The skills to be acquired are aesthetic, historical, and political in nature. They involve :
- recognizing the existence,
- knowing the complex history,
- understanding the worth and the particular characteristics,
- and analysing the main works
of French-speaking literatures of Eastern Europe and Switzerland.
Main themes
First part: historical overview of French-speaking Swiss literature from Middle Ages to contemporary time.
A thorough analysis of five XXth and XXIth centuries texts will take place in order to uncover the specific themes in French-speaking Swiss literature :
Ch. F. Ramuz, La beauté sur la terre, Ed. Plaisir de lire, 1927.
Alice Rivaz, La paix des ruches, LUF, Paris et Fribourg, 1947 ; L'Aire bleue 1999.
Nicolas Bouvier, Le poisson-scorpion, Gallimard, 1996.
Robert Pinget, L'Apocryphe, Les Éditions de Minuit, 1987.
Michel Layaz, Les Larmes de ma mère, Zoé, 2003.
Second part: French-speaking literature in the Central and Eastern Europe and problems of exile and between-two-languages situations.
Exiled from totalitarian regimes, many writers use French as their writing language and live the experience of exile and between-two-languages situations in various ways. Which relationship have these writers set up with their adoptive language? How do they perceive their own mother tongue? Do they change of identity by changing of language? Do they write and mean the same things in their mother tongue and in the adoptive language? To which literature can we refer these writers? To deterritorialized French-speaking literature, to migrant literature which develops some kind of aesthetics of the "non-lieu"? Unlike the other French-speaking writers (French-speaking Africa, Quebec, and so on), it is difficult to similarly classify French-speaking writers from Central or Eastern Europe for obvious historical reasons.

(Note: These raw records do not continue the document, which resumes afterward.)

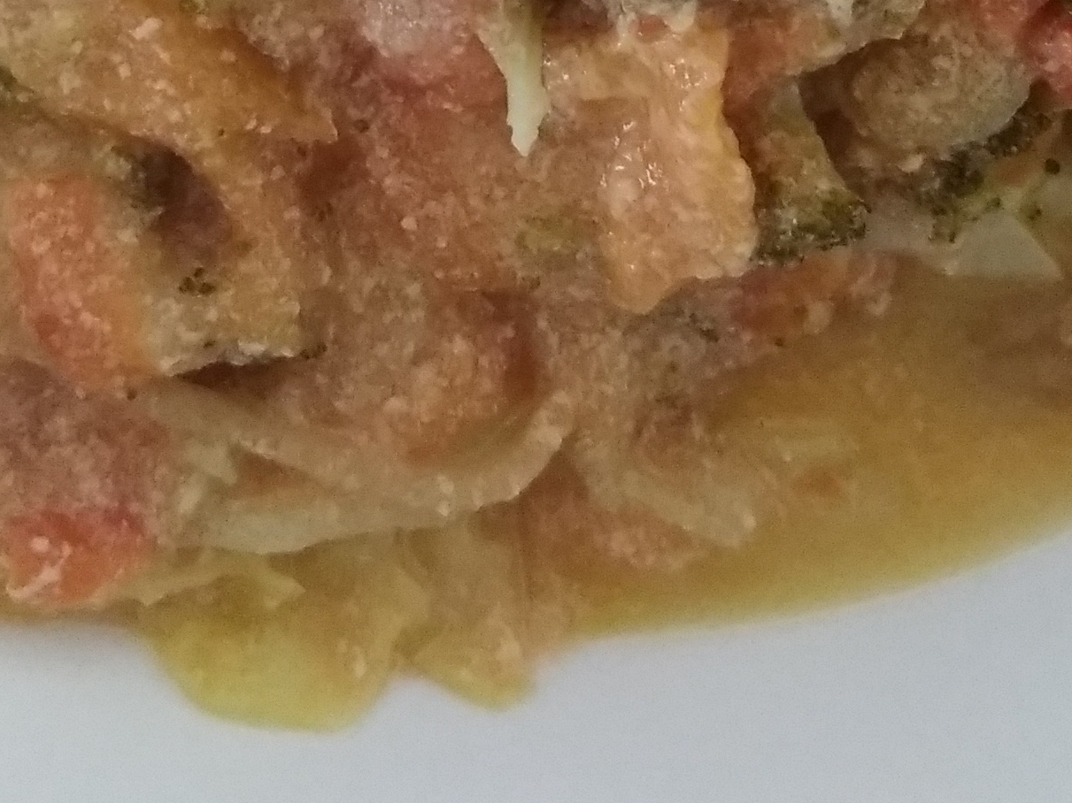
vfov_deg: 17.3
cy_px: -431
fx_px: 2353
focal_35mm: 76
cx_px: 485
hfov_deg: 25.7
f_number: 1.9
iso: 674
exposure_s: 1/30
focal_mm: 3.94
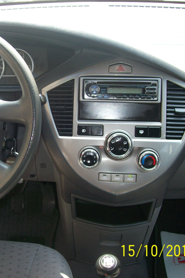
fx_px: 386
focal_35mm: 50
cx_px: 37
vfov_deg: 39.6
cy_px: 139
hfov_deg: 26.5
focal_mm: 6
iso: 80
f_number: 2.7
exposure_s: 1/64
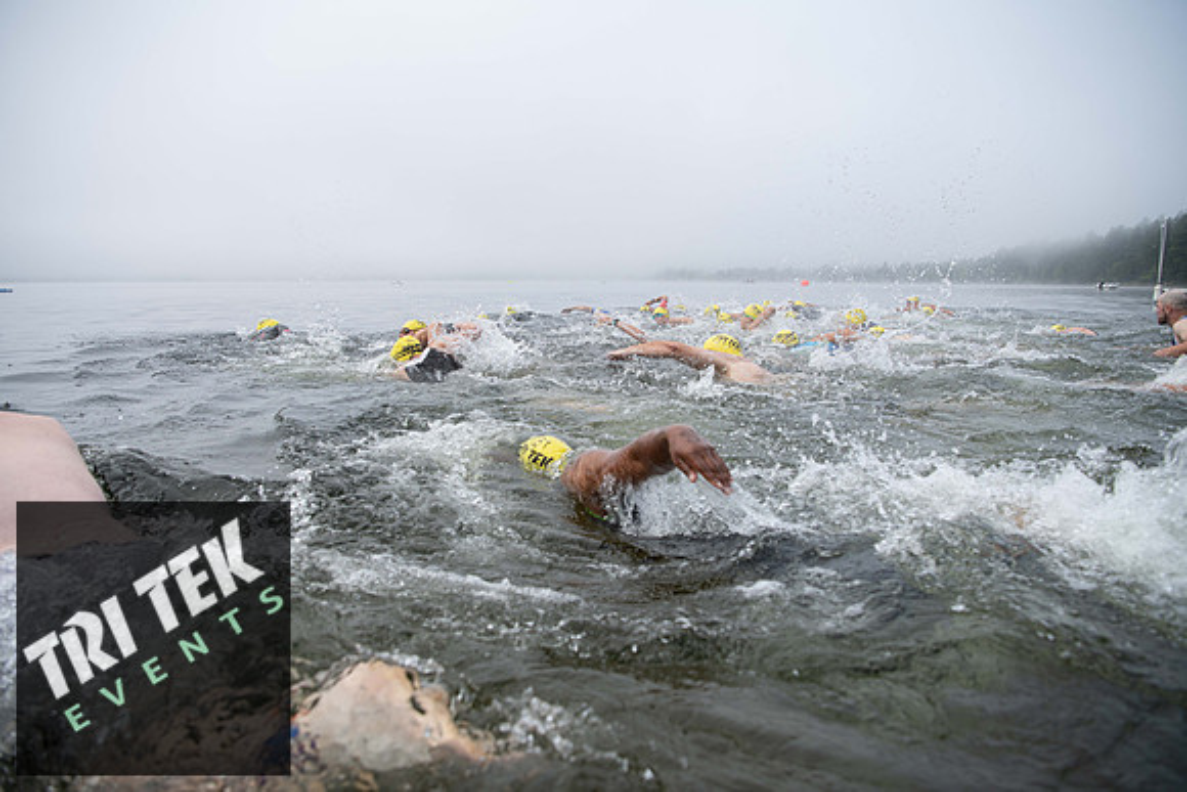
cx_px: 594
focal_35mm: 26
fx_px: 857
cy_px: 396
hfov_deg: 69.4
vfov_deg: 49.6
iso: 320
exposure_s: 1/640
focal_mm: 26
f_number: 4
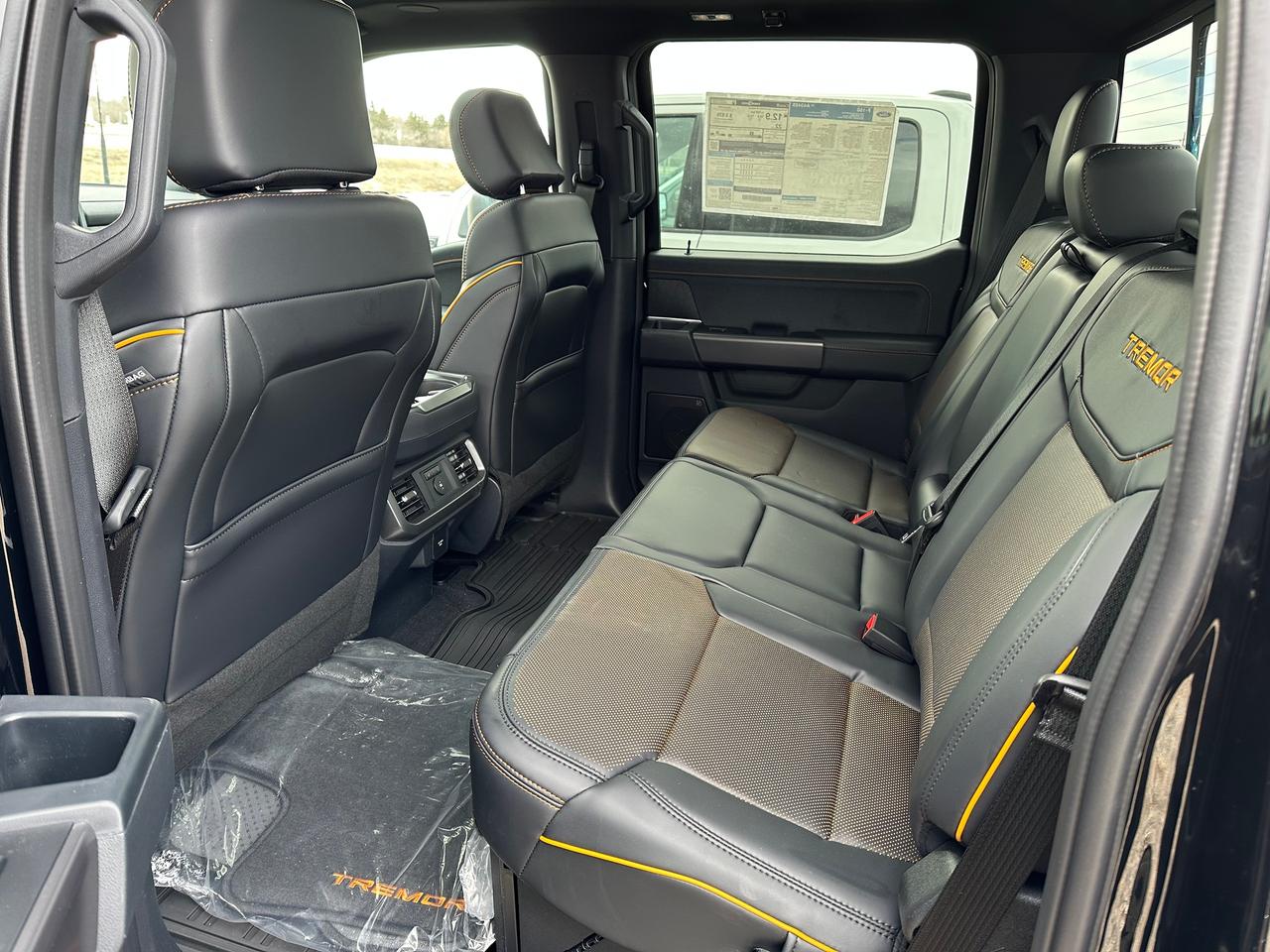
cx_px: 635
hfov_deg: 71.6
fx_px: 881
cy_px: 476
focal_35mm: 24
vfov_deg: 56.8
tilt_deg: -19.0
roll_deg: -3.8
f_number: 1.78
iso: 100
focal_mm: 6.86
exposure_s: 1/121
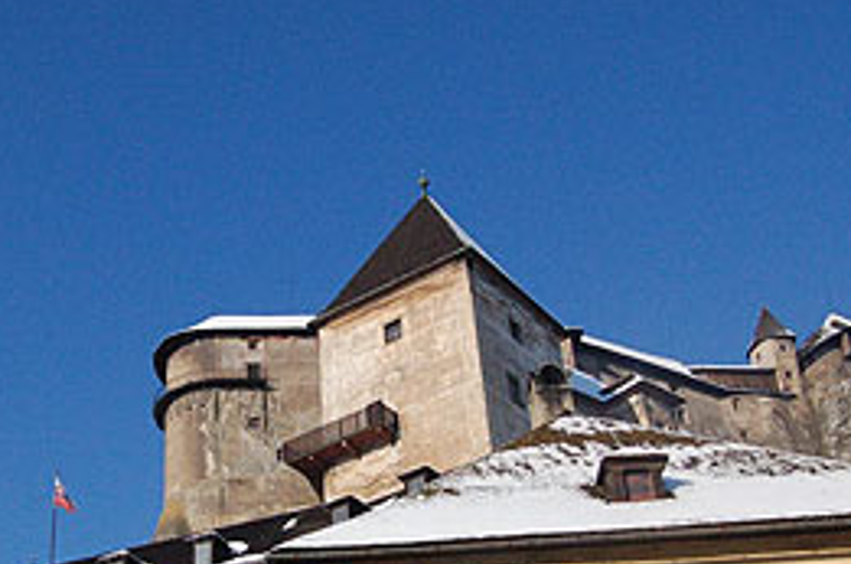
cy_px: 422
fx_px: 1345
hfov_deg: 34.6
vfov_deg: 23.4
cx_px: 251
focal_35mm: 57
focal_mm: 22
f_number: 14
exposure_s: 1/800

Thorough analysis of five texts :
Bessa Myftiu, Confessions des lieux disparus, roman, Éditions de l'Aube, 2007.
Julia Kristeva, Étrangers à nous-mêmes, Fayard, 1988.
Agota Kristof, Le Grand Cahier, Paris, Seuil, 1986.
Maria Maïlat, La cuisse de Kafka, Fayard, 2003.
Andreï Makine, Le Testament français, Mercure de France, 1995.
Content and teaching methods
First part :
1. Literary life in French-speaking Switzerland (XIVth-XVth centuries; XVIth century chronicles.
2. Calvinism; XVIIIth century helvetism; Romanticism in Switzerland.
3. New poetics in prose: Charles-Ferdinand Ramuz.
4. Theatre and poetry in Switzerland: 1900-1939.
5. Novel in Switzerland from World War II to the Seventies.
6. Feminine writing. Travel novels.
7. The Geneva School.
Second part:
1. Writing in exile.
- To write in exile.
- Exile, uproot, abroad.
- Genres of exile.
2. Historical context: otherness in Europe.
3. The aesthetics of the "out of place": language and identity.
- Language as impotency?: "le monstre du carrefour" (Julia Kristeva).
- French - hostile language? Between-two-languages experience in Agota Kristof's writing.
- Tzvetan Todorov - the fish out of water and its double.
- To be uproots in the works of Ying Chen.
4. Rejection of the native country: Kundera. Fishes out of water. Here and there. What does remain from what was out there in the oeuvre, as remembrance and as trace.
5. The myth of Paris; welcoming lands.
6. Why French? Cioran.
7. European perspectives: roots/uproots.
Other information (prerequisite, evaluation (assessment methods), course materials recommended readings, ...)
No former knowledge required.
Evaluation : Written essay.
Support :
Histoire de la littérature en Suisse romande v. I, 1996, v. II, 1997, v. III, 1998, v. IV, 1999, Editions Payot, Lausanne.
Leroy Claude, La Main de Cendrars, Lille, Presses universitaires, 1996.
Maggetti Daniel, L'invention de la littérature romande : 1830-1910, Lausanne, Ed.Payot, 1995.
Meizoz Jérôme, L'âge du roman parlant (1919-1939) : écrivains, critiques, linguistes et pédagogues en débat, préf. de Pierre Bourdieu, Genève, Droz, 2001.
Reszler André, Mythes et identité de la Suisse, Genève, Georg, 1986.